Nesse momento, surgem em cena novos atores sociais que colidirão de forma direta com as mulheres quebradeiras: o arrendatário do coco, o catador do babaçu, o caminhoneiro e o fornecedor. Essa nova realidade põe em xeque a identidade das quebradeiras quando as “novas estratégias empresariais” (ALMEIDA, et al., 2005, p. 47) tentam modificar as relações de trabalho da força produtiva dessas mulheres, afirmando que por meio de “iniciativas modernizadoras das relações de trabalho e da produção corresponderiam a um desenvolvimento natural” (ALMEIDA, et al., 2005, p. 96), aos quais as mulheres deveriam se adequar como trabalhadoras assalariadas ou simplesmente catadoras.

Segundo Nirson Medeiros da Silva Neto (2010, p. 8441), em artigo apresentado no Conselho Nacional de Pesquisa e Pós-Graduação em Direito - CONPEDI as mulheres quebradeiras de coco babaçu resistem à investida dos catadores de coco, pois creem que a atividade praticada por eles implica na degradação da identidade de mulher quebradeira, e é nesse sentido, que as mulheres quebradeiras incluíram na agenda de suas reivindicações o combate aos catadores de coco, já que representam a degradação do babaçual e a dependência das indústrias de processamento do coco inteiro e dos atravessadores. O catador recolhe os cocos, não importando se verdes ou maduros, nas palmeiras ou no chão e os amontoam para recolhimento pelos veículos que farão o transporte e são conhecidos como “gaiolões” ou

caçambas, cujos donos são os intermediários na venda ou mesmo prestam serviço para as indústrias de óleos vegetais ou de ferro gusa.

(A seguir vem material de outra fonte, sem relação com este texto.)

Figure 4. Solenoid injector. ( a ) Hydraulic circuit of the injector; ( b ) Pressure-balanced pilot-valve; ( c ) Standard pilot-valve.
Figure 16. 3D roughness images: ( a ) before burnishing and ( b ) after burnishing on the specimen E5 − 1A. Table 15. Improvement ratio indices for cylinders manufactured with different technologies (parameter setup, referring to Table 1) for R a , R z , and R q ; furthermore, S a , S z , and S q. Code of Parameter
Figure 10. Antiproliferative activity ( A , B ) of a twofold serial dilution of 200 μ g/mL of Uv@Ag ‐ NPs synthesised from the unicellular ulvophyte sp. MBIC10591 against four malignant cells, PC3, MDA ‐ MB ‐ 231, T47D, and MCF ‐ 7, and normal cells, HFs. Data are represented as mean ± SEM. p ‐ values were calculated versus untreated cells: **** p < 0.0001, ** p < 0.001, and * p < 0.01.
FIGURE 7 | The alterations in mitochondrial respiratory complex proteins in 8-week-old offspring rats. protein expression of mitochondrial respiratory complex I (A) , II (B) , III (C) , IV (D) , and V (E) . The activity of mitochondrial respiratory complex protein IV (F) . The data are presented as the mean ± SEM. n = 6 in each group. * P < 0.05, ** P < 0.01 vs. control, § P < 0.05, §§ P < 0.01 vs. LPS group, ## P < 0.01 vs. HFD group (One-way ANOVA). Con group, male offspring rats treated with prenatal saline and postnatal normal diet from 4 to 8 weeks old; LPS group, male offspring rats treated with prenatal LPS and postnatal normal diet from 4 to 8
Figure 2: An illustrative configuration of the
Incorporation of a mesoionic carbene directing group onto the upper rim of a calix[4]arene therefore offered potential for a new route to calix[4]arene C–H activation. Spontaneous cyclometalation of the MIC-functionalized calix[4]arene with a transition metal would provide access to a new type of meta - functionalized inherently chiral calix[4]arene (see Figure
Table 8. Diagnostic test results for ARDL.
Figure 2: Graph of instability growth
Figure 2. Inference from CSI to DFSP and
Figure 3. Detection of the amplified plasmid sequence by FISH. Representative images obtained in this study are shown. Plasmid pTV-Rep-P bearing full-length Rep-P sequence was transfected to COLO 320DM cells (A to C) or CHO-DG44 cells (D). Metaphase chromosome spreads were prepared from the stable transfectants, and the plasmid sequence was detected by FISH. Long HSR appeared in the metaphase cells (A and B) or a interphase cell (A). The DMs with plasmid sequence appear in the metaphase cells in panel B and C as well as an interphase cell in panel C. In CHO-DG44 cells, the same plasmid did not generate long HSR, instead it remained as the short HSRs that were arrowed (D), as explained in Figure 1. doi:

Para realizar esse trabalho de coleta do coco inteiro esses homens não necessitam de qualificações anteriores, somente de força física e estar na faixa etária entre 17 a 35 anos, preferencialmente. As “novas estratégias empresariais” de recrutamento desses homens catadores são responsáveis pelas relações de trabalho entre as indústrias e os trabalhadores eventuais, que muitas vezes se desenvolvem sob formas análogas à escravidão, pois, como não são organizados, ficam sem capacidade de reivindicar direitos e sem laços de coesão política, o que os leva a se tornarem reféns de dívidas com os denominados fornecedores, mas o diferencial entre esses catadores e as mulheres quebradeiras baseia-se em dois pilares: os catadores são essencialmente homens e sem qualificação, fatores que contribuem para o processo de devastação, enquanto as quebradeiras são, na quase totalidade, mulheres e detêm saberes práticos sobre a região do babaçu e sua coleta, quebra e beneficiamento.

Logo, o trabalho desenvolvido pelas mulheres quebradeiras opõe-se diretamente ao da figura do catador, pois como são detentoras de conhecimentos específicos auxiliam na proteção do meio ambiente quando zelam pelos olhos d’água, selecionam as palmeiras que produzem os melhores frutos, não cortam os cachos, separam os cocos, já previamente selecionados, e quebram a casca do babaçu para retirar as amêndoas, que são extraídas intactas. São formas de trabalho que colidem, pois as mulheres quebradeiras não estão submetidas a salário, desenvolvem sua atividade em família e têm prévio conhecimento sobre como coletar e quebrar o coco, portanto, para as mulheres quebradeiras, o coco representa a tradição e a forma pela qual tiram seu sustento sem agressão à natureza, contrariamente agem os catadores que realizam a cata do coco em troca de pagamento e não estão preocupados se a sua atividade contribui ou não para o processo de devastação do babaçu.

De acordo com Silva Neto (2010, p. 8451), a atividade desenvolvida pelos catadores de coco se apresenta como nociva e degradante à natureza, em virtude o cunho utilitário que carrega, contrastando com o simbolismo e com a ressignificação da imagem historicamente construída das mulheres quebradeiras.